Page MenuHomePhabricator

Evaluate and Quantify the state of multilingual labels on Wikidata
Closed, ResolvedPublic12 Estimated Story Points

Description

Summary

In preparation for multilingual "depicts" statements on media as part of Structured Data on Commons, we need to asses and quantify problems with labels for Wikidata Q items being inconsistent or incomplete. This is especially problematic with animals and plants because of inconsistencies with taxon names vs. Common names.

The problem in more detail

See this Google Presentation deck for a more detailed list of examples: https://docs.google.com/presentation/d/1dANu94y9AA16t6fN_i_hagqlsdI92qMmezhIb14F-bo/

What we need

a.) Data analysis for generating reports, analysis, and/or research into quantifying the scale of the problem (how many concepts are affected, whether it's primarily a problem with taxons or other types of data, etc).

This is hard problem, and perhaps somewhat abstract, so we'll defer to the expertise of the data expertise on what is feasible.

b.) Assistance with developing potential solutions to the data problem.

Timeline

Our need here is important but not time-sensitive at the moment, so having at least a first round of analysis by mid-August would suffice.

Event Timeline

mpopov updated the task description. (Show Details)
mpopov moved this task from Triage to Backlog on the Product-Analytics board.
mpopov set the point value for this task to 12.

Current plan is for me to work on this after I finish T172581 in July, and will most likely be able to begin in August.

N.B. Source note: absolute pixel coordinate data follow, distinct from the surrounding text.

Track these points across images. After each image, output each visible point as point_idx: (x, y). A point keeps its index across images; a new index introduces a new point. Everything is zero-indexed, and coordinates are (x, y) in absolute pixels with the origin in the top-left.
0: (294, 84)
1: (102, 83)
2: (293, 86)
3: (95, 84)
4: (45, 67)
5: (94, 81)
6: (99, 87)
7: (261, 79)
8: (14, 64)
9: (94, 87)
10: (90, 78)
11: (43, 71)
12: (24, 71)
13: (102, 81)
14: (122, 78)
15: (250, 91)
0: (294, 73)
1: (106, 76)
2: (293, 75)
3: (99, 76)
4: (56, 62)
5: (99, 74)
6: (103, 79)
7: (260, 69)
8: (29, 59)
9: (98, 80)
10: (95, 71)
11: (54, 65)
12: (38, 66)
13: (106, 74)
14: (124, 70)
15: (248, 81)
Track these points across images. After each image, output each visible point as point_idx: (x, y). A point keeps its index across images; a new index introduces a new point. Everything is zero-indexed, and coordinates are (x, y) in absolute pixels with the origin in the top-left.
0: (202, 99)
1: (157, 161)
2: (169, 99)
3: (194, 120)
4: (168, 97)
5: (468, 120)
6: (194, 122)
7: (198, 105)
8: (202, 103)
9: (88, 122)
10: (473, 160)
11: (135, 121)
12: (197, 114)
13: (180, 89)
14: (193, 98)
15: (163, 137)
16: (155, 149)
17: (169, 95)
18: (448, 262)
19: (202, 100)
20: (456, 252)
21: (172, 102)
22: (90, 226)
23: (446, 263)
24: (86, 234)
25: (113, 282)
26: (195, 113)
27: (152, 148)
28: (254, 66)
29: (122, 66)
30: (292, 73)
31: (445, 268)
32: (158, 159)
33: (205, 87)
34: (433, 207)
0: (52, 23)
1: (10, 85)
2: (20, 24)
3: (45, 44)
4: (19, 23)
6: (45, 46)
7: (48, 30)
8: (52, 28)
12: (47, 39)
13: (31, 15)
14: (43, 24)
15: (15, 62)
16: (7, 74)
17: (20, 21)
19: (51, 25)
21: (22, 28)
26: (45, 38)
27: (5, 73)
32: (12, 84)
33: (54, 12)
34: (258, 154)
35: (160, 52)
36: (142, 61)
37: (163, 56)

Vvjjkkii renamed this task from Evaluate and Quantify the state of multilingual labels on Wikidata to pfaaaaaaaa.Jul 1 2018, 1:02 AM
Vvjjkkii removed mpopov as the assignee of this task.
Vvjjkkii triaged this task as High priority.
Vvjjkkii updated the task description. (Show Details)
Vvjjkkii removed the point value for this task.
Vvjjkkii added a subscriber: mpopov.
JJMC89 renamed this task from pfaaaaaaaa to Evaluate and Quantify the state of multilingual labels on Wikidata.Jul 1 2018, 4:34 AM
JJMC89 assigned this task to mpopov.
JJMC89 lowered the priority of this task from High to Medium.
JJMC89 raised the priority of this task from Medium to Needs Triage.
JJMC89 updated the task description. (Show Details)
JJMC89 set the point value for this task to 12.
JJMC89 removed a subscriber: mpopov.

Finished what I could and the findings are available over at https://people.wikimedia.org/~bearloga/reports/wikidata-incompleteness.html

@kzimmerman we need to meet with @Ramsey-WMF to discuss the report and next steps

Hey @Ramsey-WMF, I think our work is done (we met with you and Amanda to discuss back in December or so), but this ticket hadn't been closed. Closing as resolved.